Indeed, our whole national argument about taxes -- we pay too much! They pay too little! -- is misplaced. At best, it's a proxy for the real argument we should be having. To use Holmes's terms, we argue endlessly about the price when we should be debating the civilization.

Of course, no one wants to have this argument. Republicans avoid it because they read the polls and know the truth: most Americans like those parts of civilization that cost the most. Parts like Medicare, for instance, or Social Security. Democrats, on the other hand, are perfectly happy to talk about these programs, and even willing to defend their cost (they will certainly defend these programs against efforts to reduce that cost).

But Democrats don't want to talk about all the rest of the civilization our taxes might be paying for (if only we were actually imposing them in appropriate amounts, rather than borrowing to pay the bills).

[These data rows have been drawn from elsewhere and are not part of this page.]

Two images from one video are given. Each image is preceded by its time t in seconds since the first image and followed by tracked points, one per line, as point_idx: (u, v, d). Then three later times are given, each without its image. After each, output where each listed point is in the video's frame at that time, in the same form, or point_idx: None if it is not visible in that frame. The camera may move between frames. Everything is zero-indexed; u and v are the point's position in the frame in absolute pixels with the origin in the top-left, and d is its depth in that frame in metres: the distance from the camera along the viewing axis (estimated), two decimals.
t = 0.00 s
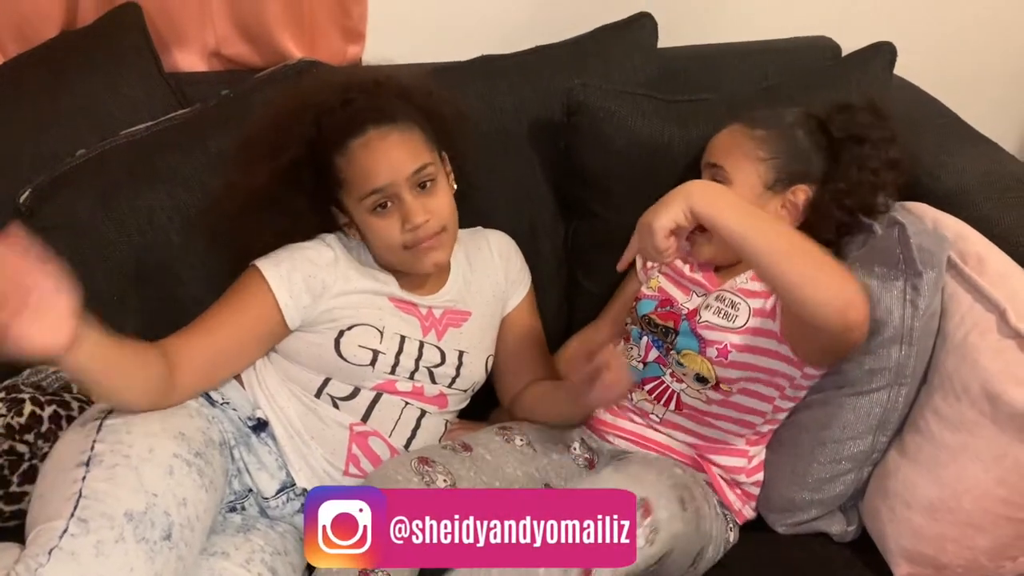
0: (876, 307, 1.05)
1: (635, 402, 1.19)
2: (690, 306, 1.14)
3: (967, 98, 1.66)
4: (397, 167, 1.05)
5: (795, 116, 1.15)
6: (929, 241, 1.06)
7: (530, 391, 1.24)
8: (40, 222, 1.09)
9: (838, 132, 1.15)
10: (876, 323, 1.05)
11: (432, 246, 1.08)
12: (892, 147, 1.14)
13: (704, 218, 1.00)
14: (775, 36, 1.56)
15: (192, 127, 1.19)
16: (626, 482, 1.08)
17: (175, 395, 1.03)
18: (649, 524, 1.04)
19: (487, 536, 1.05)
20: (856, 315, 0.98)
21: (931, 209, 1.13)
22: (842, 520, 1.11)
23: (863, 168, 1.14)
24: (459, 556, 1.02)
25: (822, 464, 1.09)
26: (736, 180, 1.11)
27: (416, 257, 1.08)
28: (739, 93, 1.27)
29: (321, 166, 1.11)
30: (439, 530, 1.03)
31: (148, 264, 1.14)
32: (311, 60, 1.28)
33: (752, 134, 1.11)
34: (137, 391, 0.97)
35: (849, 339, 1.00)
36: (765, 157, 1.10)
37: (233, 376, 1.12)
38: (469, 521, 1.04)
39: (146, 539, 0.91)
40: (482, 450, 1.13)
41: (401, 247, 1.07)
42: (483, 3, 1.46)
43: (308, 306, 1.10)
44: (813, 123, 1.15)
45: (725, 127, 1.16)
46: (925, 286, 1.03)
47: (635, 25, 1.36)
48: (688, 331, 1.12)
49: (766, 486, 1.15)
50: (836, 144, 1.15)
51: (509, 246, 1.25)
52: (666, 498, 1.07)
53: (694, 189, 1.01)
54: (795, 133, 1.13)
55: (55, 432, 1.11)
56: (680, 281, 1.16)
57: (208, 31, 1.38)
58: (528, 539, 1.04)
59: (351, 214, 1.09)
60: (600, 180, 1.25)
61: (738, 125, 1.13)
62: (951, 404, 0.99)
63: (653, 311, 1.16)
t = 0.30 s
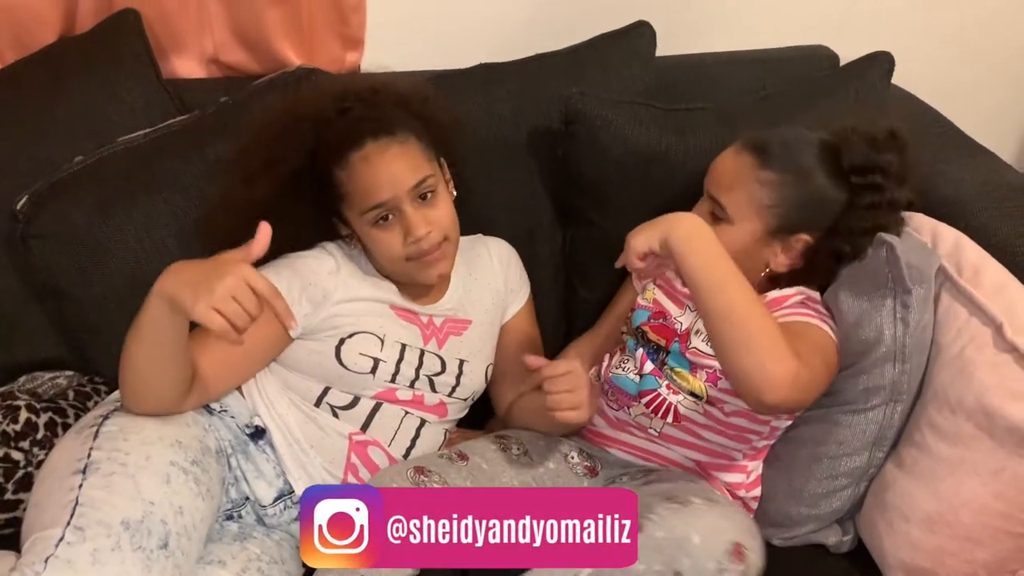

Democrats shrink from a vigorous defense of government in its non-entitlement forms.

Sure, Democrats pay lip-service to infrastructure, education, and the like. And a few brave progressives, like Syracuse University economist Len Burman, will even acknowledge that such vital spending is threatened by ever-rising entitlement costs.

But for the most part, Democrats are profoundly unwilling to make a holistic case for activist, progressive government. They won't -- or can't -- defend the value proposition implicit in Holmes's statement: that we should pay the price for progressive government because progressive government is worth it.

This failure to make the case for government -- and the taxes we need to pay for it -- is deeply embedded in modern Democratic politics. President Obama's well-established opposition to tax hikes for anyone but the rich is the clearest, and most damaging, illustration of this failure. (Yesterday's FY 2014 budget proposal provides a good example.)

Every so often, Obama will be moved to impressive rhetorical heights in defense of progressive government. A government that actually does something, that looks out for people, that tries to build the foundation for a prosperous future, that makes prudent investments in education, infrastructure, and research. It's a powerful and compelling vision.

But after explaining why this sort of government is so important, Obama rips the heart out of his own argument, at least implicitly. This new sort of progressive government is really important. But apparently not so important that most of us should actually pay anything extra for it.

If something is worth having, it's worth paying for. And if it's not worth paying for, then it's not worth much.

Right now, we're not even paying for the government we have, much less the government we need. But until Democrats are willing to acknowledge that fact -- that civilization can't be purchased on the cheap, at least not indefinitely -- then the progressive vision for America is destined to fail.